Boys shun university life
TES correspondents report on efforts to close the gender gaps in teaching and learning
Fifty per cent more girls go to university than boys in Canada, according to a study published in the National Post.
While the number of young men going to university increased from 215,000 to 220,000 between 1988 and 2000, the number of women shot up from 224,000 to 299,000.
Jane Gaskell, dean of the Ontario Institute for Studies in Education, said the rise in female entries is due to professions such as nursing, teaching and social work now requiring degrees.
High-school programmes to encourage women into university and non-traditional careers, introduced in the mid-1970s, are also a factor.
These included introducing girl-friendly teaching materials in science and maths.
The gender gap has turned the spotlight once more on boys' poorer performance in schools, especially in reading, and negative attitudes towards education.
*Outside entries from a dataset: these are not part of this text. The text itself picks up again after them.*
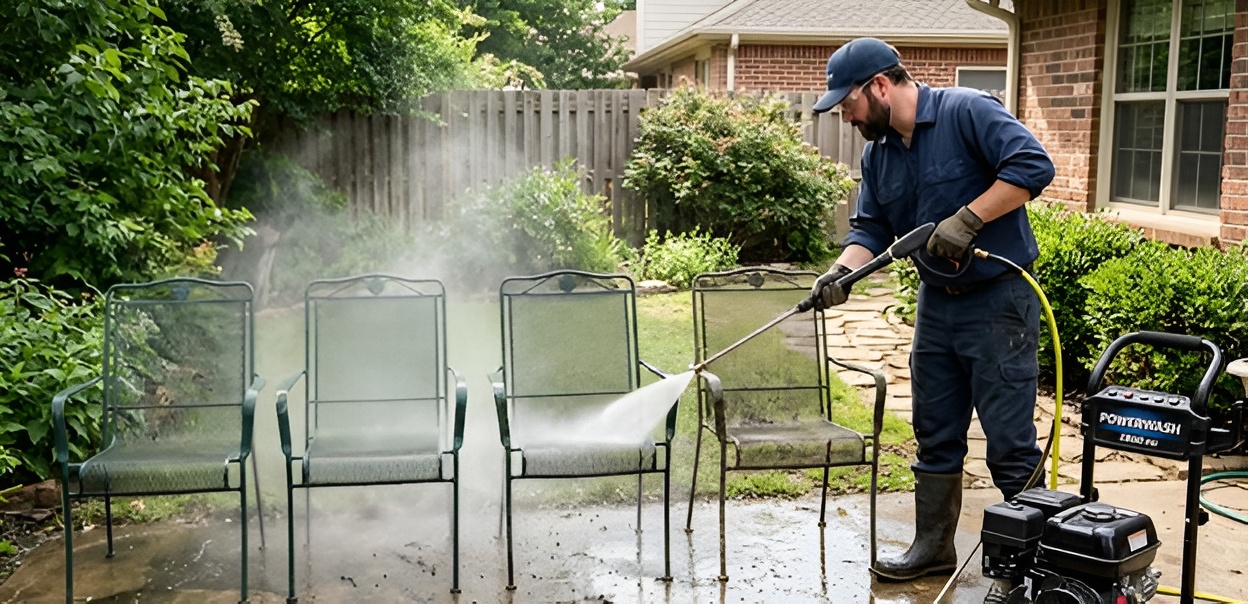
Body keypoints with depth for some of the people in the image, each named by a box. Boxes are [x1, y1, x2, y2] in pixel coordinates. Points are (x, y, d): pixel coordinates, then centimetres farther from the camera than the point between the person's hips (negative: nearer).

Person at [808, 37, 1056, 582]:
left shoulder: (968, 112, -14)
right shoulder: (877, 154, 8)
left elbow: (1033, 166, -22)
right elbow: (870, 229, 8)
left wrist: (967, 219, -25)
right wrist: (841, 272, -11)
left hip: (998, 300, -7)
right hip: (936, 304, 8)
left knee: (1010, 445, -3)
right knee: (935, 438, 15)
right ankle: (934, 545, 27)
Pilot projects to engage boys with reading and the idea of going on to university have been set up across the country.
Primary schools in Ontario and Newfoundland found they had inadvertently been using girl-friendly reading texts with boys, so brought in more informational texts and adventure stories.
A study by the University of Prince Edward Island, found alienation from education was the main reason why males drop out of high school. The university has set up an outreach programme in which undergraduates go to high schools to tutor and mentor at-risk pupils.